Conforme o Valor apurou, em uma eventual operação de fusão entre as companhias, não deve haver desembolso de valores, apenas troca de ações, com uma participação maior, de cerca de dois terços, para a Austral, considerando o tamanho da empresa. De acordo com outra fonte do mercado, “será positivo ter um concorrente com sede no Brasil e uma certa escala. Na prática, a Vinci Partners e a Brasil Plural vão tentar replicar um ‘mini IRB'”. Para essa mesma fonte, juntas, as empresas terão ativos totais de RS 1,5 bilhão, mas com grande potencial de valorização.

Estadão revela que a união das operações de resseguros da Austral, controlada pela Vinci Partners, e da Terra Brasis, da Brasil Plural, já tem ao menos uma definição: o comando da futura empresa. Segundo um acordo já encaminhado entre os sócios, o CEO da Austral Re, Bruno Freire, deve assumir a presidência da resseguradora que surgirá do negócio. Rodrigo Botti, presidente da Terra Brasis, por sua vez, ocupará o cargo de vice-presidente financeiro.

A ideia dos sócios é concluir a fusão da Austral e da Terra Brasis, que constituiria a terceira maior resseguradora do País, com quase R$ 500 milhões em prêmios, atrás de IRB Brasil Re e Munich Re, conforme dados do ano passado da Superintendência de Seguros Privados (Susep), ainda neste ano.

Na sequência, querem listar ações na bolsa brasileira para fazer frente à necessidade de capital de ambos os players e de quebra pegar carona no desempenho bem-sucedido do IRB na B3. Procuradas, Austral e Terra Brasis não comentaram o assunto.

8ºencontroresseguro: Blockchain já é usado no mercado de resseguros

Fonte: CNseg

As seguradoras e resseguradoras, assim como segurados e corretores, têm tudo a ganhar com o advento das soluções operacionais e gerenciais baseadas nas tecnologias do blockchain – protocolo digital que possibilita o armazenamento e compartilhamento de dados entre todas as partes envolvidas numa transação. Os benefícios da inovação, testada atualmente em vários países, foram tema do painel técnico “Aplicações de Blockchain em seguro e resseguro”, coordenado por Paulo Botti, do Conselho de Administração da Terra Brasis Resseguros.

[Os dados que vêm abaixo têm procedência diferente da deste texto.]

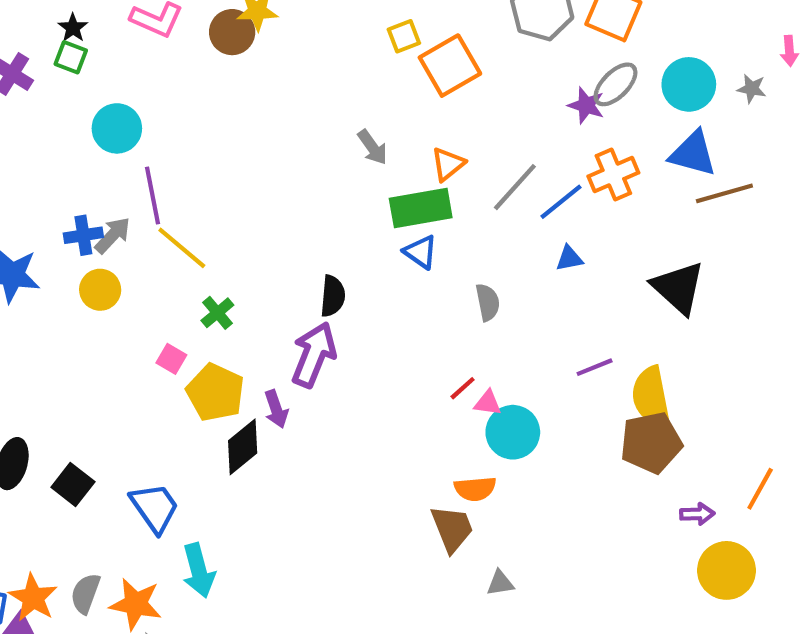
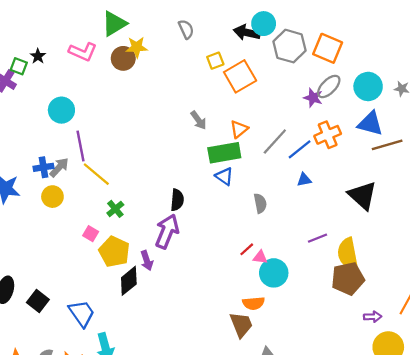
green square: (71, 57) -> (19, 66), moved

No centro do debate sobre o tema esteve a palestra do estadunidense Antony Eliott, chairman da B3i (Blockchain Insurance Industry Initiative), uma das líderes globais no desenvolvimento da inovação para o mercado. Elliot apresentou o campo aberto à criação de aplicações da tecnologia no setor de seguro e resseguro e destacou como essas soluções poderão simplificar processos e otimizar a eficiência das companhias, preservando a segurança das informações e o respeito às regras de regulação dos mercados nacionais.

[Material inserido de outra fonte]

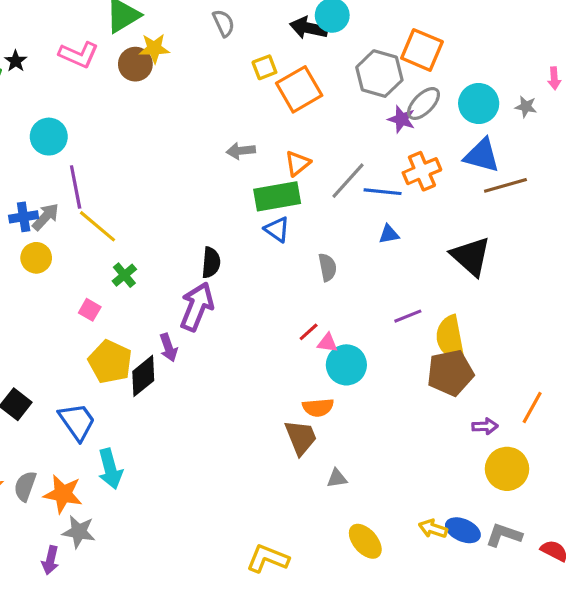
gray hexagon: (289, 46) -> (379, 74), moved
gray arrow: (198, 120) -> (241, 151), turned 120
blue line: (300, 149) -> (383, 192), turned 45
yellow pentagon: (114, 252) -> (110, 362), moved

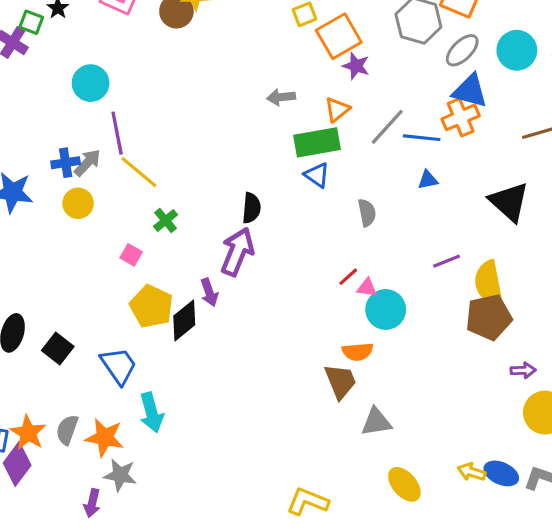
purple star: (401, 119) -> (356, 66), moved
blue triangle: (482, 155) -> (470, 91), moved
gray triangle: (337, 478) -> (376, 422), size x1.5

“Para o Brasil, é uma oportunidade imensa de reduzir custos de operação e aumentar a eficiência”, previu o dirigente da B3i, para exemplificar com a perspectiva de diminuição de até 30% dos custos administrativos de seguradoras e resseguradoras. Depois de definir o blockchain como “uma mudança de paradigma” e citar parcerias da empresa com algumas resseguradoras globais, ele previu que, no caso brasileiro, o País tem potencial para ser referência na inovação aplicada ao seguro na América do Sul.

Exemplo de aposta em aplicações baseadas em blockchain no Brasil foi dado pelo diretor de tecnologia e inovação do IRB Brasil RE, Marcelo Hirata. A empresa, ele contou, desenvolve projeto em parceria com a Pontifícia Universidade Católica do Rio de Janeiro (PUC-Rio) e a seguradora Mongeral, visando a criação de soluções em que os dados de uma operação de seguro poderão ser acessados simultaneamente por seguradora, resseguradora, corretor e cliente. Hirata disse que o IRB se prepara para realizar experiência-piloto com a solução, que vem sendo construída desde o ano passado.

O diretor da empresa de tecnologia R3 no Braisl, Keijji Sakai, assinalou que um facilitador da difusão das aplicações baseadas no blockchain é o interesse dos reguladores, como a Superintendência de Seguros Privados (Susep), pelo tema. “O Brasil, os reguladores estão envolvidos em pesquisas de blockchain”, comentou. Uma das áreas em que essas soluções trariam muitas vantagens é a de grandes riscos, destacou Felipe Smith, da Tokio Marine Seguradora, lembrando a complexidade do segmento, no qual as resseguradoras têm forte atuação.